The mile high city might never be the same after GRF's Thelma & Louise hit town. ROFL


----------



## lovesgoldens (Apr 18, 2009)

*I have an extra motel room for Nationals*

Hi,

I have an extra motel room in my name if anyone is needing one for Nationals in Enid. If I don't hear from anyone prior to Monday, I'm going to phone the motel and cancel the reservation but I wanted to give it to someone here needing a room if I could. The rate is $70 per night with a $7 dog charge per night The reservation is for the 25th and 26th of October. If interested, please email me at [email protected]

Kenda


----------



## lovesgoldens (Apr 18, 2009)

*Extra room for Nationals*

DCPakaMOM, 

I received your private message about the room but I don't think you've received mine.
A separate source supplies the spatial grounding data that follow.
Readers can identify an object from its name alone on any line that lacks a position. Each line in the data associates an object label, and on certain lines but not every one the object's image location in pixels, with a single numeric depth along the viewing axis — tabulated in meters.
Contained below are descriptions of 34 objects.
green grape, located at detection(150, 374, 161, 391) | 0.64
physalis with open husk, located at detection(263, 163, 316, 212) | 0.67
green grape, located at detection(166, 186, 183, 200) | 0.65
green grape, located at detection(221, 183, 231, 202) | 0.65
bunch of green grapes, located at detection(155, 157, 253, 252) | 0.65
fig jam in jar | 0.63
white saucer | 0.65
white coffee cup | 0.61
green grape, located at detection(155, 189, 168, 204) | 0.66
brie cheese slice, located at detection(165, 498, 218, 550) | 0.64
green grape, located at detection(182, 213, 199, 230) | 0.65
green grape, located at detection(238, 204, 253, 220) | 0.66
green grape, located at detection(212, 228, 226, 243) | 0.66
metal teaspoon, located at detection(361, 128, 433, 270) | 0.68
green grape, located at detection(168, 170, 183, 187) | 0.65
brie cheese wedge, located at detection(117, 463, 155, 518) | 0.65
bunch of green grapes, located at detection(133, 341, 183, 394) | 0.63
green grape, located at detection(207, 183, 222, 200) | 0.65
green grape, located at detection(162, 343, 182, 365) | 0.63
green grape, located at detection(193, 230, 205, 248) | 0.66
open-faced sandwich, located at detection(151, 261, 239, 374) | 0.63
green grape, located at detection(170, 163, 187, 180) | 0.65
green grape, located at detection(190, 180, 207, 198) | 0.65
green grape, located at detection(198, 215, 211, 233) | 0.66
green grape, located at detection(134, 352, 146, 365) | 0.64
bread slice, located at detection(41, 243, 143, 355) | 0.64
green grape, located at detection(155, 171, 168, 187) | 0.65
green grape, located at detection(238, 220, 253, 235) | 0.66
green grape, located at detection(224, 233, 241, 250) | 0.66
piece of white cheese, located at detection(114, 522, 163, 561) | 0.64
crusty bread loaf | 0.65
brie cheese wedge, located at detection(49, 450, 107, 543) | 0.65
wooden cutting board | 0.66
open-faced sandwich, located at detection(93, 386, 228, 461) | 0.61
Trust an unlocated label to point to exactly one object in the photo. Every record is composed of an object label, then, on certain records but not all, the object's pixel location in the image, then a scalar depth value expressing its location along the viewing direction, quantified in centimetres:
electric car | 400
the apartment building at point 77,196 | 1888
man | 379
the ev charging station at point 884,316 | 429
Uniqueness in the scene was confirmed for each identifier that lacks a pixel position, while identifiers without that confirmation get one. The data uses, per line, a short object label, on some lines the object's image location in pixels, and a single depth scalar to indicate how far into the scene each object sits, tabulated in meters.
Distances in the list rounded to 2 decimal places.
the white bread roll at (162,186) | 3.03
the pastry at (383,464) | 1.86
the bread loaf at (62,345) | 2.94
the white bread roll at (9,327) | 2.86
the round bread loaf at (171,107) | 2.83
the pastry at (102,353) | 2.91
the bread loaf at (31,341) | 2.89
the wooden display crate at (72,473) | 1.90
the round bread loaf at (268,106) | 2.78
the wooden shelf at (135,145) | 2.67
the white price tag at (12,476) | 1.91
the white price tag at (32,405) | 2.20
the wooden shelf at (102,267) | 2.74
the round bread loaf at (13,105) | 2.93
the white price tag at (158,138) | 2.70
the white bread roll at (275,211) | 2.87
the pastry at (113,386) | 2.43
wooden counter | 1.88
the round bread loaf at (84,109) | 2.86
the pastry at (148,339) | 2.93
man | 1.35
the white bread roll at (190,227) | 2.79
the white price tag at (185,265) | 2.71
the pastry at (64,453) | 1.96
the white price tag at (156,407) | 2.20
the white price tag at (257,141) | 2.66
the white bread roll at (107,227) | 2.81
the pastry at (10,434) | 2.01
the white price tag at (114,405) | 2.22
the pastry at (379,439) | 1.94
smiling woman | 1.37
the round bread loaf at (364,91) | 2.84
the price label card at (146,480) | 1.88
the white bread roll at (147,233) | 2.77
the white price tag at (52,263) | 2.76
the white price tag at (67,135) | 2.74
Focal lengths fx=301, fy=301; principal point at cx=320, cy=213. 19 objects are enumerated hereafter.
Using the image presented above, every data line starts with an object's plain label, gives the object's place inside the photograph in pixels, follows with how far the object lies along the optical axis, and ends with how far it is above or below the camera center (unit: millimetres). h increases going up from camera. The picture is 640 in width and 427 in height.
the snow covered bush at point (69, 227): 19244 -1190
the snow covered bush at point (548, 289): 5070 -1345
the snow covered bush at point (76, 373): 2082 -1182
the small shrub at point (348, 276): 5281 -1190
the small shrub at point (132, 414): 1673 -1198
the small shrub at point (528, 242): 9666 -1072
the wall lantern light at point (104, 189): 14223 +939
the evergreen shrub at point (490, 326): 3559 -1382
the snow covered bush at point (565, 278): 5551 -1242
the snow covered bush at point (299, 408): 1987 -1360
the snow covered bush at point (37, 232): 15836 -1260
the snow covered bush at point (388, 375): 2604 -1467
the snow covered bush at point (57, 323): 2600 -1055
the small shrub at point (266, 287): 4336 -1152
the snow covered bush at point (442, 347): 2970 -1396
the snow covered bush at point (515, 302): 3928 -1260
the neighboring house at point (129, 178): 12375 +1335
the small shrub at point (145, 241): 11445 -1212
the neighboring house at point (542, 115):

Since I am a new member, I cannot send private messages yet. If your friend is still interested in the room, please email me at [email protected]. I have held onto it since you were the first to have responded.

Thank you!

Kenda


----------



## Ljilly28 (Jan 22, 2008)

I wish I could fly to Nationals so badly, and I hope someone from GRF will update us daily on the news as it happens! It was so much fun when PG kept us in the loop for Westminster last year.

http://www.cogrc.org/national/2009-Forms/2009judgingprog-final.pdf

Finn, Tally, and Tango all have brothers, fathers, sisters and cousins in various venues so it's fun to cheer them on from armchair status. GabeJR, Tally's brother, is being presented by Pam Desrosiers and Noah is going with Steve Brenson. Grampa Casanova and Violet are both in the top 20 gala, and then the hunt tests/field trials are high stakes for the boys' last legs and first Q's. . . I am so sad to miss all this. 

My goal is that, by the next time the Nationals makes it to the northeast, I'll have a show puppy of my own to enter and that Tally will be working on his UD. Who knows if I can make this goal, but it is fun setting it.


----------